#### Text passage

If you’ve ever felt that stabbing pain in your gums behind a growing tooth, you might be dealing with the mysterious pericoronitis. But don’t worry! In this article, we will explore the symptoms and treatments of this annoying problem.
What is pericoronitis
Pericoronitis is a dental condition that occurs when the gum tissue that partially surrounds a tooth that is erupting, inflamed, or infected. This inflammation usually occurs when the tooth has not come out completely and a part of the gum, called the “hood”, covers part of the crown of the growing tooth. This area can build up food and bacteria, leading to inflammation and possibly infection.
It is important to address pericoronitis early, because if left untreated, the infection can spread and cause more serious complications. If you experience symptoms of pericoronitis, it is advisable to consult a dentist for a proper diagnosis and treatment plan.
What are the symptoms of pericoronitis
Symptoms of pericoronitis may vary in intensity, but usually include:
- Inflamed gums: The gums around the erupting tooth may look swollen, red, and tender to the touch.
- Pain: You may experience pain in the affected area, which is often more pronounced when chewing or pressing on the inflamed gum.
- Difficulty opening the mouth: Pain and inflammation can cause difficulty opening the mouth completely or moving it normally.
- Eating discomfort: Eating may become uncomfortable due to pain and tenderness in the affected area.
- Bad breath: The accumulation of bacteria and food in the affected area can cause bad breath or an unpleasant taste in the mouth.
- Swelling: In some cases, the affected area may swell very noticeably.
What are the treatments for pericoronitis
- Salt water rinses: In mild cases, rinsing the affected area with a solution of warm water and salt can help reduce inflammation and keep the area clean. This may provide temporary relief.
- Rigorous oral hygiene: Maintaining good oral hygiene is essential. Gently brush your teeth and gums, paying special attention to the inflamed area. Flossing is also important for removing food debris and bacteria.

########

§ About this exercise:
From the pericoronitis article, return the part starting at "- Difficulty opening" and ending at "provide temporary relief.", copied word for word.

#### Record excerpts

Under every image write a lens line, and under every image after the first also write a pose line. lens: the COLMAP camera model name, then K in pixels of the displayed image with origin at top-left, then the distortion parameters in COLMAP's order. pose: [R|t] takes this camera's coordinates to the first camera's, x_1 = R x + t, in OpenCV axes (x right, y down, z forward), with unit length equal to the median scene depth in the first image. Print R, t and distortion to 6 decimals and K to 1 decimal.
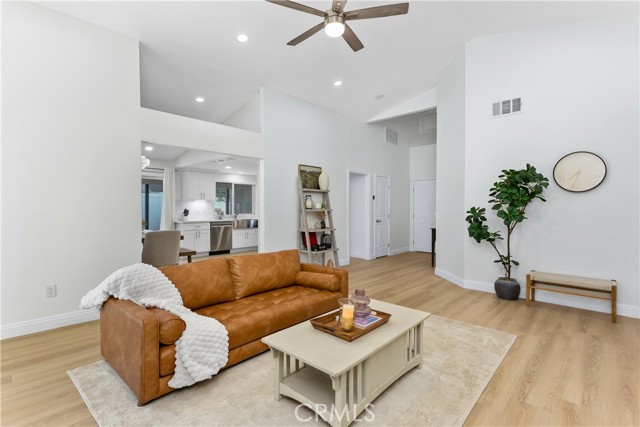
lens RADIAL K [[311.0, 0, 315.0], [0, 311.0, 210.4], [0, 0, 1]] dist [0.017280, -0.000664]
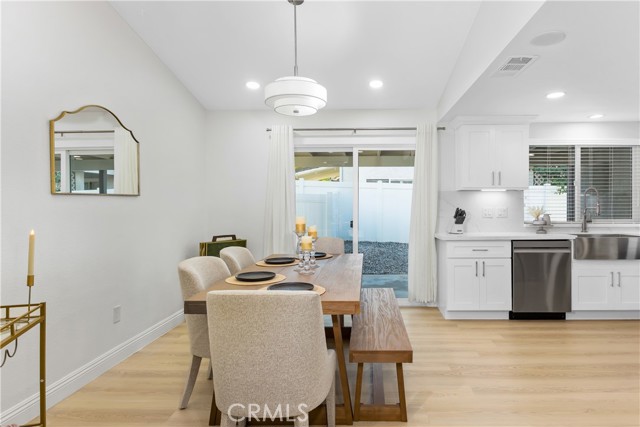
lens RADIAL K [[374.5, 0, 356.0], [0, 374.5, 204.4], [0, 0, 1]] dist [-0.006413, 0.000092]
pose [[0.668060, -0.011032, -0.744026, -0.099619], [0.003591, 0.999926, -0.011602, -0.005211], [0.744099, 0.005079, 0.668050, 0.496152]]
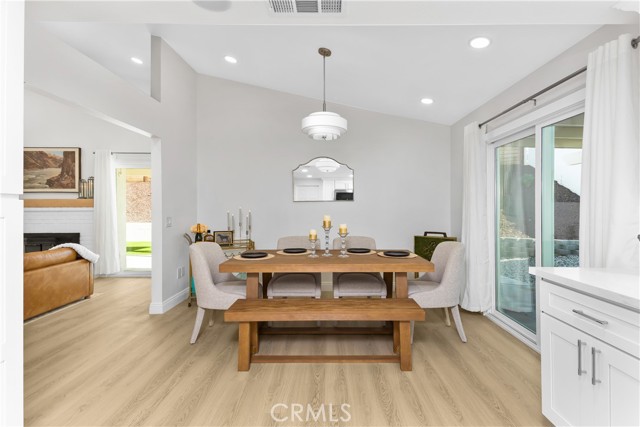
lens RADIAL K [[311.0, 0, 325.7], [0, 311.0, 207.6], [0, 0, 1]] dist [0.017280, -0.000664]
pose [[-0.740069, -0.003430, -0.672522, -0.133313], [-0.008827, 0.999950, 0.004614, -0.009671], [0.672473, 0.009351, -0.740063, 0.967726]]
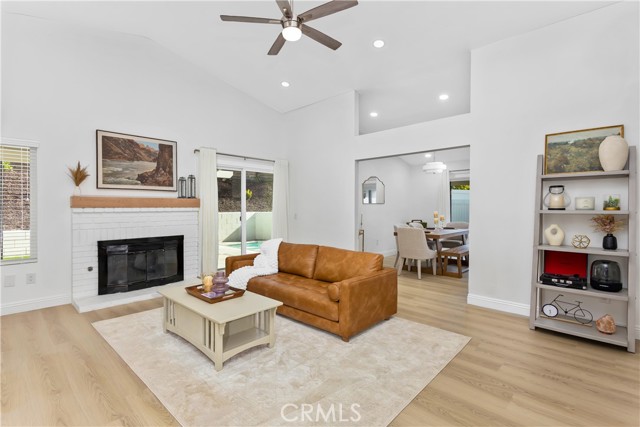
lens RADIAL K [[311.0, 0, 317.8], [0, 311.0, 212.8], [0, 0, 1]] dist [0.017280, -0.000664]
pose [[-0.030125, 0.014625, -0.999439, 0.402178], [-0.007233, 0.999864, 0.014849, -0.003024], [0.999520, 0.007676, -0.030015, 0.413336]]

########

§ Answer box:
- Difficulty opening the mouth: Pain and inflammation can cause difficulty opening the mouth completely or moving it normally.
- Eating discomfort: Eating may become uncomfortable due to pain and tenderness in the affected area.
- Bad breath: The accumulation of bacteria and food in the affected area can cause bad breath or an unpleasant taste in the mouth.
- Swelling: In some cases, the affected area may swell very noticeably.
What are the treatments for pericoronitis
- Salt water rinses: In mild cases, rinsing the affected area with a solution of warm water and salt can help reduce inflammation and keep the area clean. This may provide temporary relief.